“Intentions often melt
in the face of
unexpected opportunity.”
Shirley Temple
If you know me, you may or may not be aware that my professional career has been one of responding to unexpected opportunities — St. Augustine’s College (Nassau), Bellarmine College Prep (San José), St. Christopher School & Parish (San José), St. Lawrence Academy and Parish (Santa Clara), St. Victor School (San José), and, most recently, the Adult Education Program of Santa Clara Unified School District. This list represents more than 40 years of employment as an educator.
In the ‘sixties and early ‘seventies, my intention was to work as a firefighter in San Francisco. That changed as a result of having been offered a full-time teaching position at a catholic school in the Bahamas. Following my graduation from Santa Clara University, my intention was to continue teaching at Bellarmine, where I had been a part-time teacher for three years while completing my undergraduate degree. That changed when there were no openings at the South Bay’s finest high school that year. In 2015, after 31 years at St. Lawrence, my intention was to retire from teaching and devote my time and effort to writing. While I’ve done this, I found myself back in the classroom at St. Victor School as an emergency long-term sub in 2019. After leaving that job in June 2021, again my intention was to focus on writing. The unexpected invitation to teach two writing courses for adults in Santa Clara beginning in the fall of 2023 led me back to the classroom once again.
My professional career has been a delightful spiritual journey. There were certainly some bumps in the road along the way, but I’ve learned to see those challenges as opportunities for personal and professional growth. I also learned the importance of embracing The Serenity Prayer when confronted with situations over which I had no control. As a friend had warned me back in the fall of 1984, working for the Church did challenge my faith. My faith in God was, and is, unshaken. My faith in the Catholic Church as an institution of credibility and integrity has been shaken to the core.
So yes, I still consider myself to be retired. I teach only one day each week for Santa Clara Adult Education — a Creative Writing course on Tuesday mornings and a Poetry Writing course on Tuesday evenings. I am enjoying the experience immensely, so much so, in fact, that I simply cannot consider this to be “work.”

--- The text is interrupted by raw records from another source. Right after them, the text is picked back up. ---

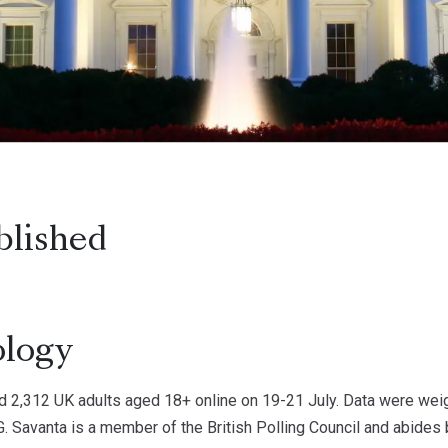
blished
logy
d 2,312 UK adults aged 18+ online on 19-21 July. Data were weigh
. Savanta is a member of the British Polling Council and abides b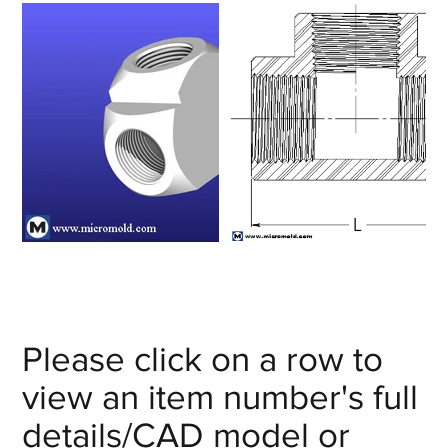
Please click on a row to
view an item number's full
details/CAD model or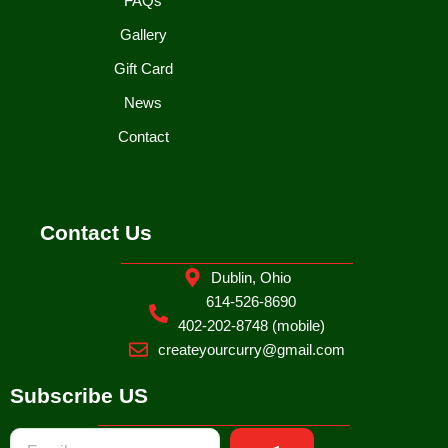
FAQs
Gallery
Gift Card
News
Contact
Contact Us
Dublin, Ohio
614-526-8690
402-202-8748 (mobile)
createyourcurry@gmail.com
Subscribe US
Submit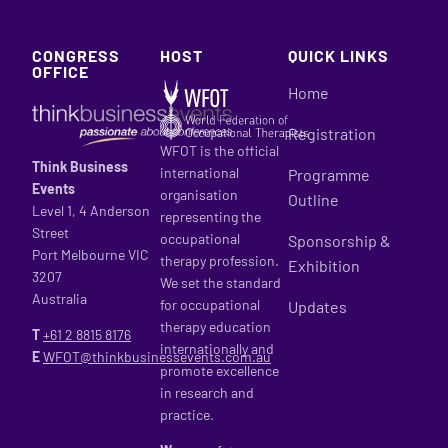
CONGRESS
HOST
QUICK LINKS
OFFICE
Home
Registration
WFOT is the official
Think Business
international
Programme
Events
organisation
Outline
Level 1, 4 Anderson
representing the
Street
occupational
Sponsorship &
Port Melbourne VIC
therapy profession.
Exhibition
3207
We set the standard
Australia
for occupational
Updates
therapy education
T
+61 2
8815 8176
internationally and
E
WFOT@thinkbusinessevents.com.au
promote excellence
in research and
practice.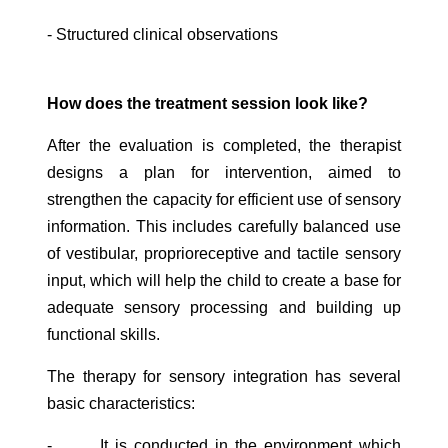
- Structured clinical observations
How does the treatment session look like?
After the evaluation is completed, the therapist
designs a plan for intervention, aimed to
strengthen the capacity for efficient use of sensory
information. This includes carefully balanced use
of vestibular, proprioreceptive and tactile sensory
input, which will help the child to create a base for
adequate sensory processing and building up
functional skills.
The therapy for sensory integration has several
basic characteristics:
- It is conducted in the environment which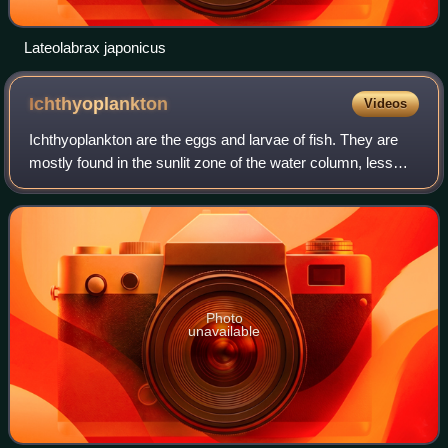
Lateolabrax japonicus
Ichthyoplankton
Videos
Ichthyoplankton are the eggs and larvae of fish. They are
mostly found in the sunlit zone of the water column, less
than 200 metres deep, which is sometimes called the
epipelagic or photic zone. Ichth
Photo
unavailable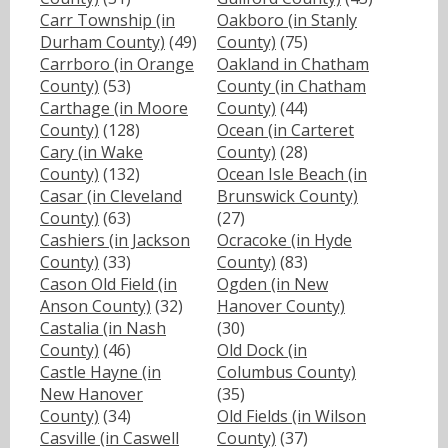
Carr Township (in
Oakboro (in Stanly
Durham County)
(49)
County)
(75)
Carrboro (in Orange
Oakland in Chatham
County)
(53)
County (in Chatham
Carthage (in Moore
County)
(44)
County)
(128)
Ocean (in Carteret
Cary (in Wake
County)
(28)
County)
(132)
Ocean Isle Beach (in
Casar (in Cleveland
Brunswick County)
County)
(63)
(27)
Cashiers (in Jackson
Ocracoke (in Hyde
County)
(33)
County)
(83)
Cason Old Field (in
Ogden (in New
Anson County)
(32)
Hanover County)
Castalia (in Nash
(30)
County)
(46)
Old Dock (in
Castle Hayne (in
Columbus County)
New Hanover
(35)
County)
(34)
Old Fields (in Wilson
Casville (in Caswell
County)
(37)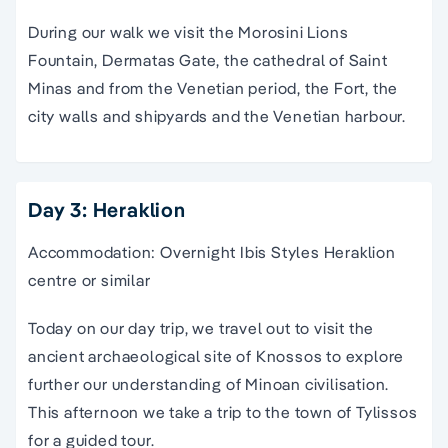
During our walk we visit the Morosini Lions
Fountain, Dermatas Gate, the cathedral of Saint
Minas and from the Venetian period, the Fort, the
city walls and shipyards and the V
enetian harbour
.
Day 3: Heraklion
Accommodation: Overnight Ibis Styles Heraklion
centre or similar
Today on our
day trip
, we
travel
out to visit the
ancient
archaeological site
of
Knossos
to explore
further our understanding of
Minoan civilisation
.
This afternoon we take a
trip
to the town of Tylissos
for a
guided tour
.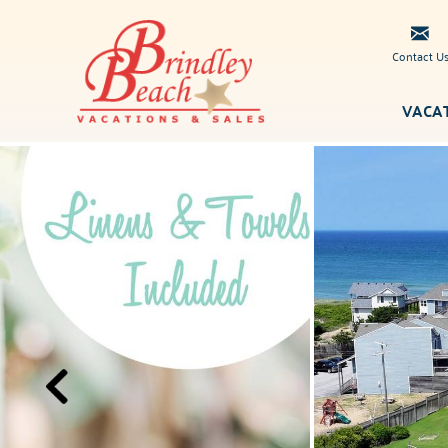
Skip to main content
Contact U
VACA
Brindley
You are here
Beach
Vacations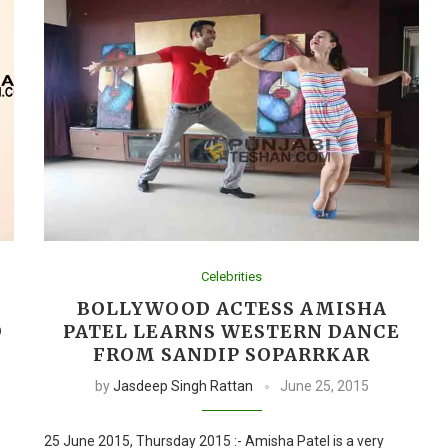
Celebrities
BOLLYWOOD ACTESS AMISHA
D
PATEL LEARNS WESTERN DANCE
FROM SANDIP SOPARRKAR
by
Jasdeep Singh Rattan
June 25, 2015
25 June 2015, Thursday 2015 :- Amisha Patel is a very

I have always embraced my teaching career as a vocation, much more than just an occupation. As American author and educator Parker J. Palmer pointed out, “Vocation does not come from willfulness. It comes from listening.” He goes on to say that we must listen to our lives, and try to understand what they are about — quite apart from what we would like them to be about. If we fail to do this, our lives will never represent anything real in the world, no matter how earnest our intentions.